Immigration Act 2016 (Right to Rent)
New provisions came into force on 1st December 2016. The main changes, which currently only apply to England, are:
There are two new ways to end a tenancy on tenants who do not have the Right to Rent. The first is a new 28 day notice which can be issued once notification from Secretary of State has been received. The second is by issuing a Section 8 Notice under a new mandatory ground 7B of Schedule 2 of the Housing Act.
As well as the penalties already in place, there is a new criminal offence intended to be used for the more serious offenders. A landlord (or an agent if he has failed to notify the landlord) will be liable if he has knowingly let property to tenants who do not have the right to rent; if found guilty he could face an unlimited fine or up to five years’ imprisonment.

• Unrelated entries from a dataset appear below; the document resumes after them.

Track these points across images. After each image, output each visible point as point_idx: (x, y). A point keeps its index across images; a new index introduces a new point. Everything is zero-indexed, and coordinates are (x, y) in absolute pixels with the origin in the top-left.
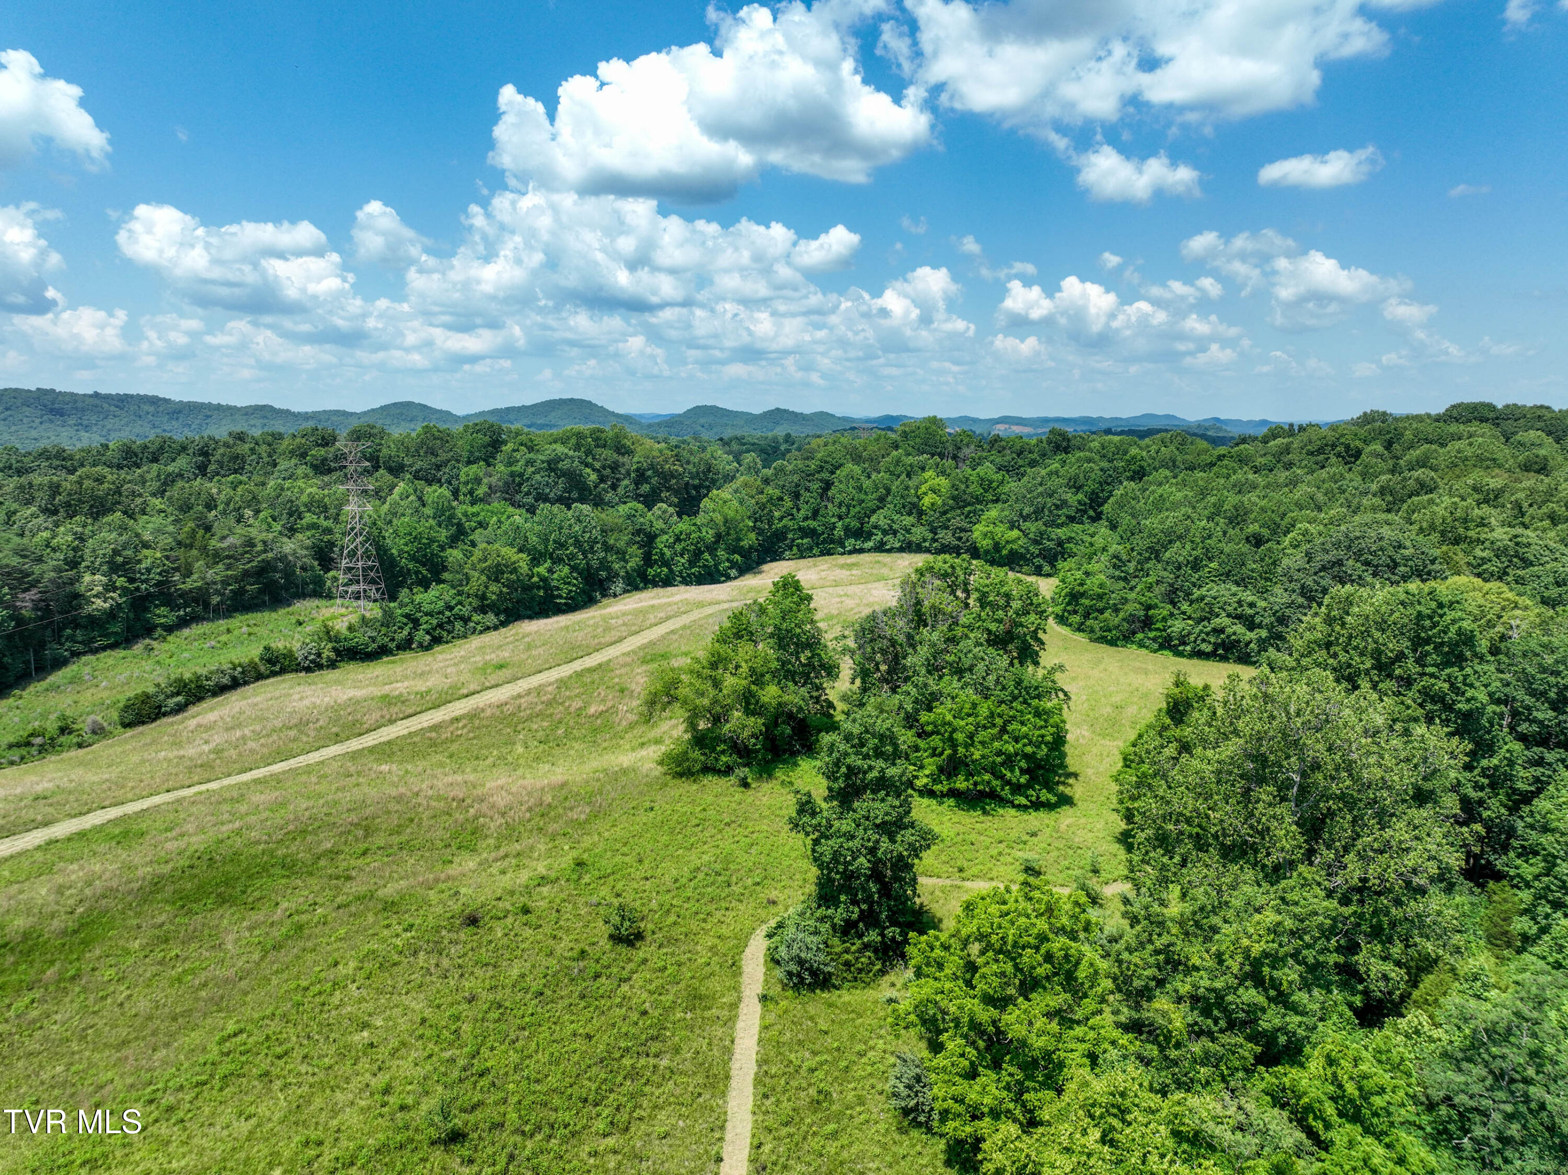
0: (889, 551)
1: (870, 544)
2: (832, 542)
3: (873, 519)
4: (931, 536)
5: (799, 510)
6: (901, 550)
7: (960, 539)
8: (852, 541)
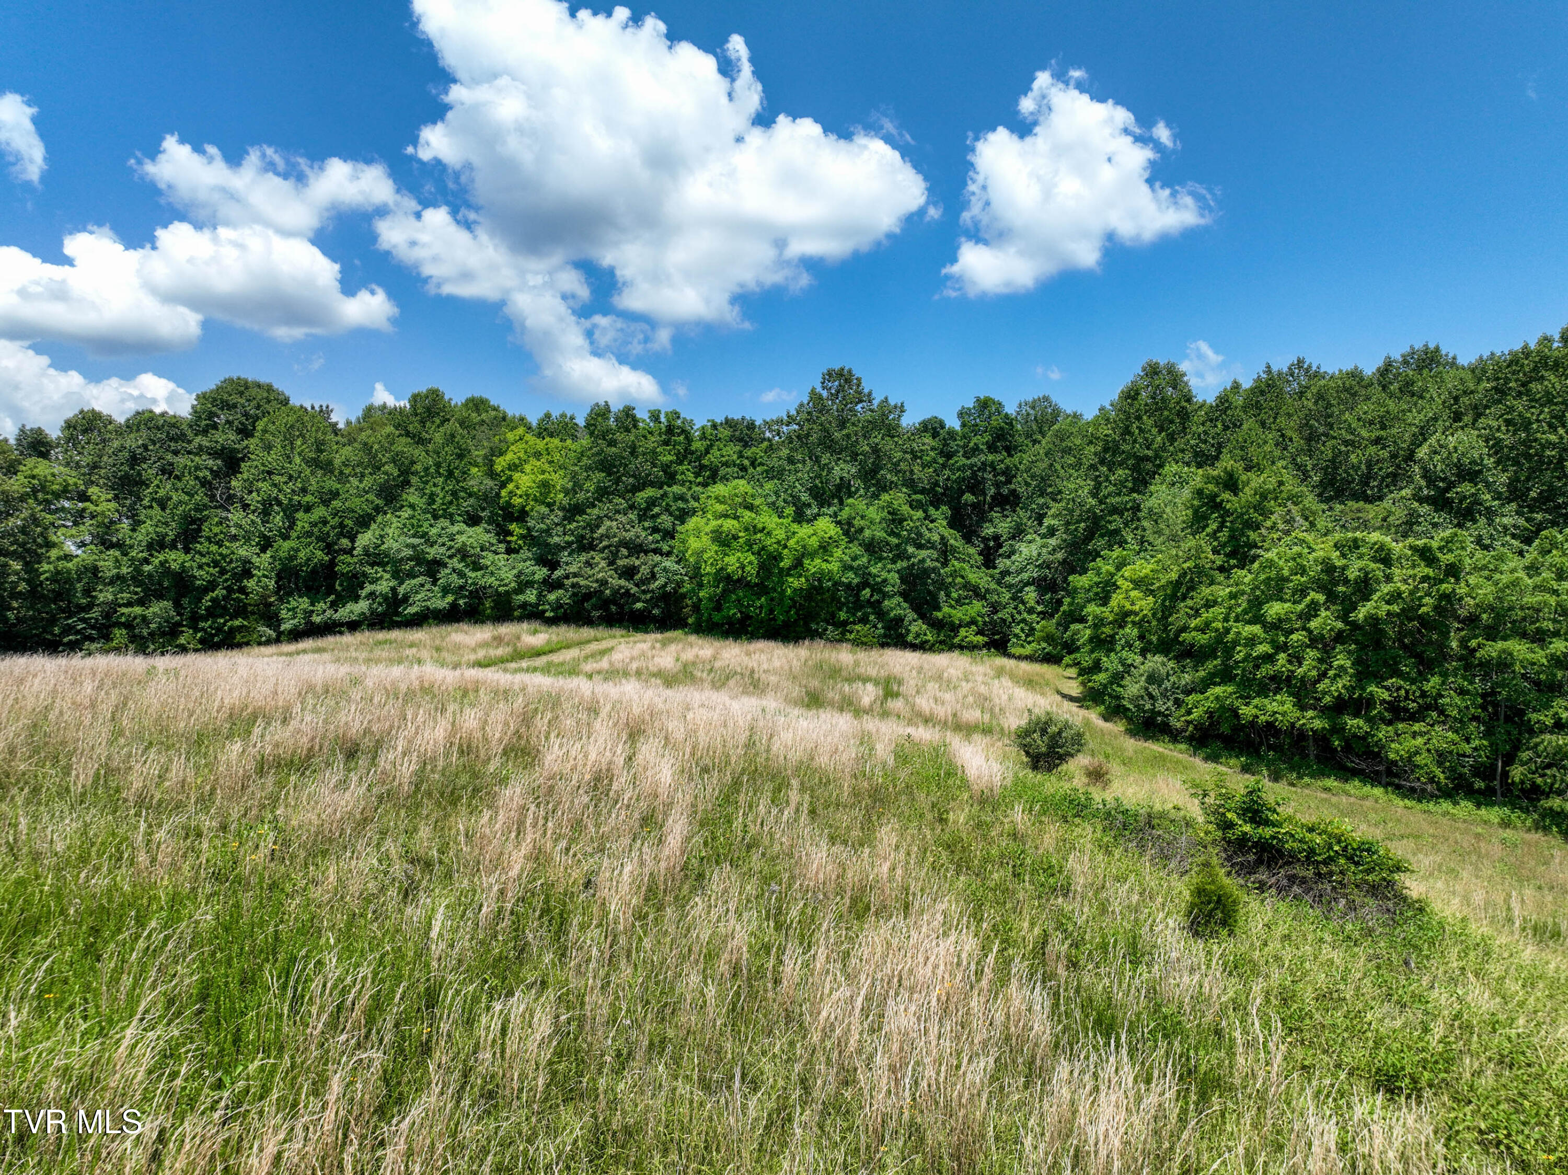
0: (418, 621)
1: (358, 608)
2: (241, 611)
3: (365, 539)
4: (541, 573)
5: (136, 524)
6: (451, 616)
7: (629, 573)
8: (304, 603)
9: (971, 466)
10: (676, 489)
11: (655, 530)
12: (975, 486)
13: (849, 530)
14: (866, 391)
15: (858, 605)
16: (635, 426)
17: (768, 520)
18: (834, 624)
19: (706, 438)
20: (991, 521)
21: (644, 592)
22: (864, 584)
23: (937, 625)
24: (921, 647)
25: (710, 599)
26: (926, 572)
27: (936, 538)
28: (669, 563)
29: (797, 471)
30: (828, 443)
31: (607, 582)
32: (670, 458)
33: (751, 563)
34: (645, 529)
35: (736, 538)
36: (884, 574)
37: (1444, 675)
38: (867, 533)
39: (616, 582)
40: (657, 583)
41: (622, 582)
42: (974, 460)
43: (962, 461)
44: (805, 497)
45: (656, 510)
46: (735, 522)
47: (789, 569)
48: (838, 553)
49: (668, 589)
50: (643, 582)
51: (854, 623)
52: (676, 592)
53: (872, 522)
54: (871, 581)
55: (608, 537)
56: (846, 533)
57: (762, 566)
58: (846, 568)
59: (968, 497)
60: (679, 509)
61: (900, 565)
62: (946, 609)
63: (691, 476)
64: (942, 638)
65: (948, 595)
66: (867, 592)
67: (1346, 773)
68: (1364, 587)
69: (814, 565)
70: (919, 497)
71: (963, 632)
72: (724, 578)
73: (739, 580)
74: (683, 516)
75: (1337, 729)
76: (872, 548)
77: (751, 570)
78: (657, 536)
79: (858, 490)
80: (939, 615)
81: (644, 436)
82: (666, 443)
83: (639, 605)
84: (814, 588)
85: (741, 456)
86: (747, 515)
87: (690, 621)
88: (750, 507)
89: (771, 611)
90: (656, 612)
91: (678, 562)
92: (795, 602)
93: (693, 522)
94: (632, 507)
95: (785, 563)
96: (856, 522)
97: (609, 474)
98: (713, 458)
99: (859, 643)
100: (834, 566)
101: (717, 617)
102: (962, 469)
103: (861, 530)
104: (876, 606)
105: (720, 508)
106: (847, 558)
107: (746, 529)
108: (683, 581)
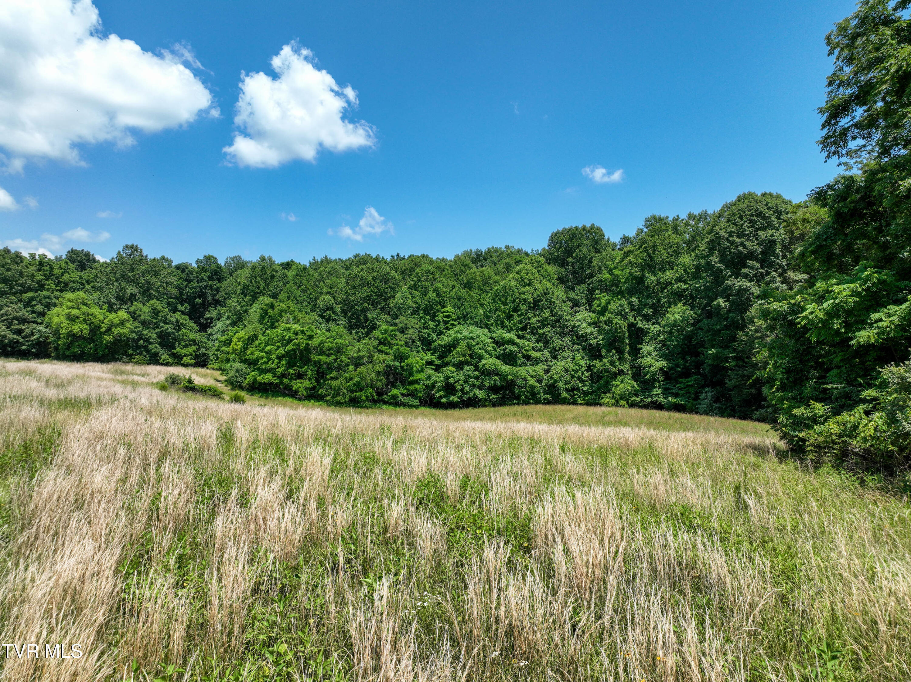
9: (200, 287)
10: (45, 293)
11: (33, 312)
12: (202, 295)
13: (134, 316)
14: (145, 255)
15: (138, 347)
16: (22, 262)
17: (95, 310)
18: (126, 356)
19: (61, 269)
20: (209, 311)
21: (27, 341)
22: (140, 338)
23: (174, 355)
24: (167, 364)
25: (64, 344)
26: (169, 334)
27: (173, 320)
28: (41, 328)
29: (110, 289)
30: (124, 277)
31: (6, 336)
32: (41, 277)
33: (86, 329)
34: (27, 311)
35: (78, 317)
36: (149, 334)
37: (308, 366)
38: (142, 317)
39: (11, 336)
40: (34, 337)
41: (15, 336)
42: (200, 284)
43: (195, 284)
44: (113, 300)
45: (34, 303)
46: (78, 311)
47: (106, 332)
48: (128, 325)
49: (41, 340)
50: (26, 336)
51: (136, 355)
52: (45, 341)
53: (145, 313)
54: (143, 337)
55: (6, 315)
56: (132, 317)
57: (91, 330)
58: (132, 331)
59: (199, 301)
60: (47, 302)
61: (158, 330)
62: (178, 349)
63: (54, 287)
64: (176, 361)
65: (180, 344)
66: (141, 342)
67: (284, 395)
68: (290, 341)
69: (116, 331)
70: (172, 300)
71: (185, 358)
72: (72, 335)
73: (79, 336)
74: (48, 306)
75: (282, 382)
76: (144, 323)
77: (86, 332)
78: (35, 315)
79: (139, 298)
80: (175, 351)
81: (26, 266)
82: (39, 270)
83: (24, 347)
84: (118, 340)
85: (81, 278)
86: (84, 308)
87: (53, 355)
88: (86, 305)
89: (96, 350)
90: (34, 350)
91: (46, 327)
92: (108, 346)
93: (55, 310)
94: (20, 301)
95: (103, 330)
96: (137, 313)
97: (6, 284)
98: (66, 277)
99: (138, 363)
100: (126, 331)
101: (67, 353)
102: (195, 288)
103: (140, 316)
104: (145, 347)
105: (70, 304)
106: (132, 327)
107: (84, 314)
108: (49, 336)
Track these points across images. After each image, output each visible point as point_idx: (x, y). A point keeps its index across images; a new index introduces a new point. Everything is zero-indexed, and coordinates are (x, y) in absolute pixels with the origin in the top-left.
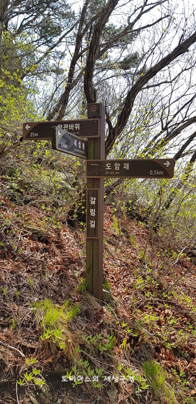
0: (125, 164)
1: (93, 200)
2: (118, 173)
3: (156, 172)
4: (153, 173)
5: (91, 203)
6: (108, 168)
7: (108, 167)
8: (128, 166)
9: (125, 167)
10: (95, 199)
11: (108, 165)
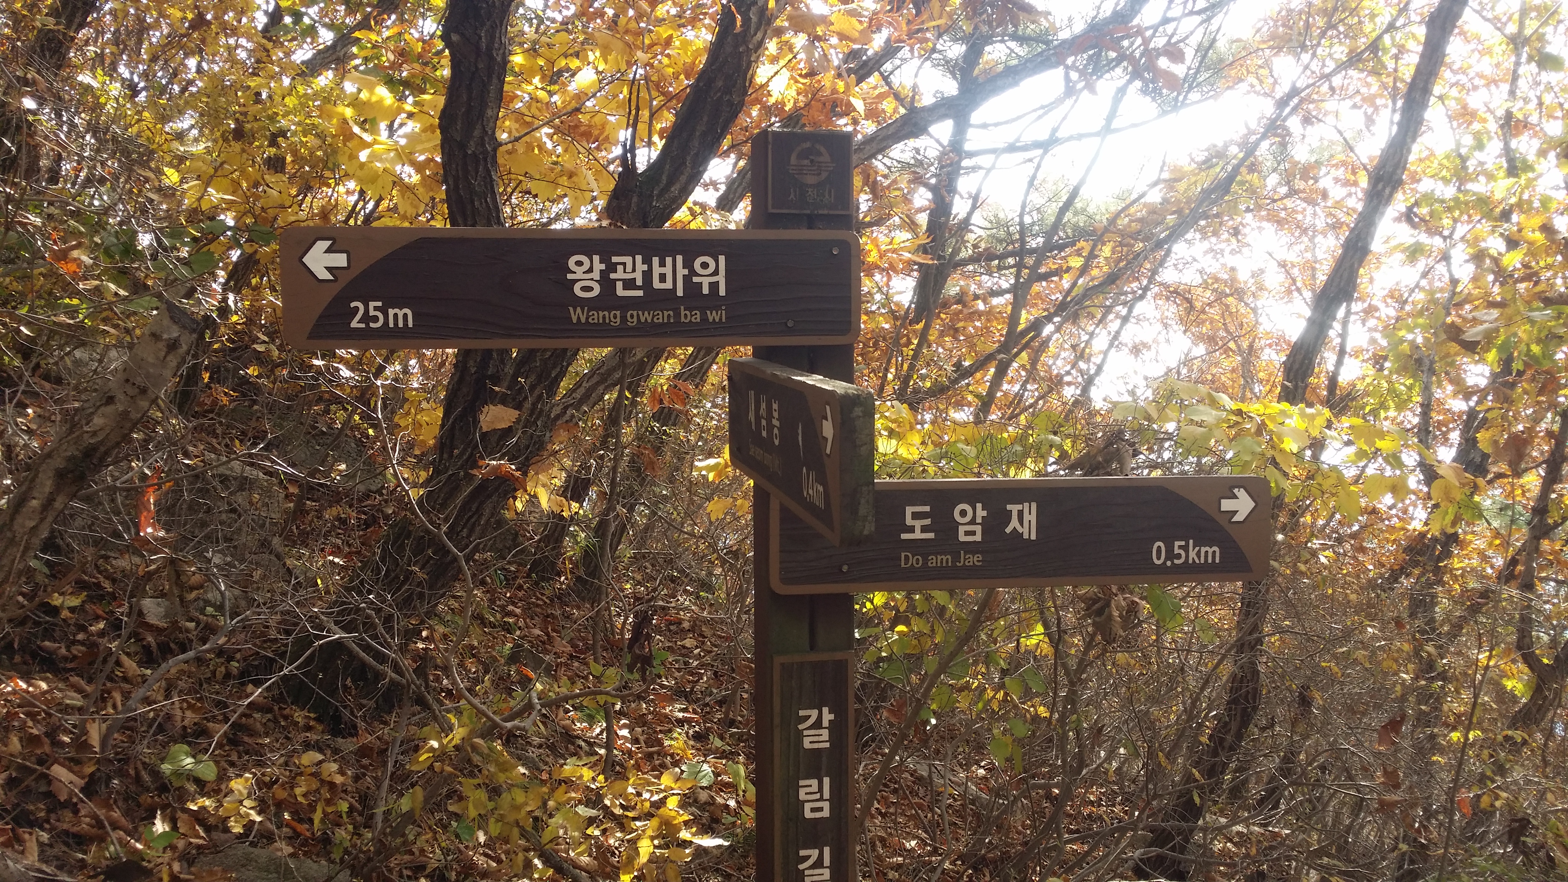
0: (1014, 508)
1: (818, 725)
2: (975, 560)
3: (1185, 548)
4: (1171, 555)
5: (807, 744)
6: (918, 535)
7: (918, 524)
8: (1031, 516)
9: (1014, 523)
10: (828, 717)
11: (915, 516)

However, you will have a defence if the correct steps have been taken to end the tenancy and evict the tenants within a reasonable period of time (which the draft guidance states is within three months of discovering that the tenant has no right to rent).
Energy Performance Certificates
All tenancies that begin after 1st April 2018 will be required to have a minimum EPC rating of E (all existing tenancies will have to comply by 1st April 2020). The regulations will prevent any landlord from letting a property with a rating of F or G until the necessary energy efficiency improvements have been carried out. A local authority could impose financial penalties on a landlord if it finds they are in breach of these regulations or unable to prove compliance.
We strongly advise that you review your property’s EPC rating now and undertake any reasonable improvements that may be necessary. It is also important that landlords check the date the EPC was carried out – they are only valid for 10 years and you need a valid EPC every time your property is marketed to let.
Liability for Common Parts - the outcome
The Edwards v Kumarasamy case was where a tenant attempted to sue their landlord after they tripped on a loose paving stone in a communal area of the building.
The Supreme Court’s recent decision on the case has confirmed that a landlord has no responsibility for the upkeep of the common parts of a property and no liability for the maintenance failures of the freeholder. However, a landlord would have a duty of care to inform the freeholder or the managing agent of any maintenance issues within the common parts.
Houses in Multiple Occupation (HMO) and licensing reforms
Following a consultation in October 2016 on extending mandatory licensing of HMOs, there are new proposals which may come into force in October 2017, however, with the announcement of the general election this may be delayed. These will probably include licencing for:
- any tenancy with five or more people forming two or more households
- any properties above or below business premises
These are separate to selective licencing schemes that certain local authorities have recently brought in.
Serving Section 21 Notices
In order to correctly serve a Section 21 Notice to gain possession on an Assured Shorthold Tenancy, and so that it is not invalid, the following must have been completed. all tenants must have been in receipt of the following at the beginning of the tenancy:
- A valid Energy Performance Certificate (EPC)
- A copy of the government’s How to Rent Guide
- A valid Gas Safety Record (if applicable) including any renewal (if applicable)
- Prescribed Information
- Deposit protection leaflet
- Deposit certificate proving that the deposit has been registered
- HMO licence (if applicable)
Under the Deregulation Act 2015, Section 21 notices will also be invalid where a local authority has served an enforcement notice following a complaint by the tenant about the condition of the property.